WORK TASK = In the entries that follow, find each line with the word "center" and copy it.

(Records from a data source)
##############################

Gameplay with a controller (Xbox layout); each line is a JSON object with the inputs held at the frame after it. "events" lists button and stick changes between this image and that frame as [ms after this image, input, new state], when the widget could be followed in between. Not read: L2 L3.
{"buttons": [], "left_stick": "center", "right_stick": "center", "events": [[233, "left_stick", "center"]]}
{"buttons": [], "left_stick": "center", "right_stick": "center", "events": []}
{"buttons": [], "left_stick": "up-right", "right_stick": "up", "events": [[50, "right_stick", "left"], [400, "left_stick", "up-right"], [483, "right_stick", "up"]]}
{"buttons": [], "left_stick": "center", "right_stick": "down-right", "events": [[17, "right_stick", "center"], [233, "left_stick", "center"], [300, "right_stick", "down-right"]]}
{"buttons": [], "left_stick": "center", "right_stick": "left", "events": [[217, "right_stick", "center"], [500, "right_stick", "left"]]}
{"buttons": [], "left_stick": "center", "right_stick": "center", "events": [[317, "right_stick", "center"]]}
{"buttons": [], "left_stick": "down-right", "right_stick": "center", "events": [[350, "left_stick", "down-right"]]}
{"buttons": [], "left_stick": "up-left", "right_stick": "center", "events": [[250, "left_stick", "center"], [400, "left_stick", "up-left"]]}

##############################

EXERCISE RESPONSE =
{"buttons": [], "left_stick": "center", "right_stick": "center", "events": [[233, "left_stick", "center"]]}
{"buttons": [], "left_stick": "center", "right_stick": "center", "events": []}
{"buttons": [], "left_stick": "center", "right_stick": "down-right", "events": [[17, "right_stick", "center"], [233, "left_stick", "center"], [300, "right_stick", "down-right"]]}
{"buttons": [], "left_stick": "center", "right_stick": "left", "events": [[217, "right_stick", "center"], [500, "right_stick", "left"]]}
{"buttons": [], "left_stick": "center", "right_stick": "center", "events": [[317, "right_stick", "center"]]}
{"buttons": [], "left_stick": "down-right", "right_stick": "center", "events": [[350, "left_stick", "down-right"]]}
{"buttons": [], "left_stick": "up-left", "right_stick": "center", "events": [[250, "left_stick", "center"], [400, "left_stick", "up-left"]]}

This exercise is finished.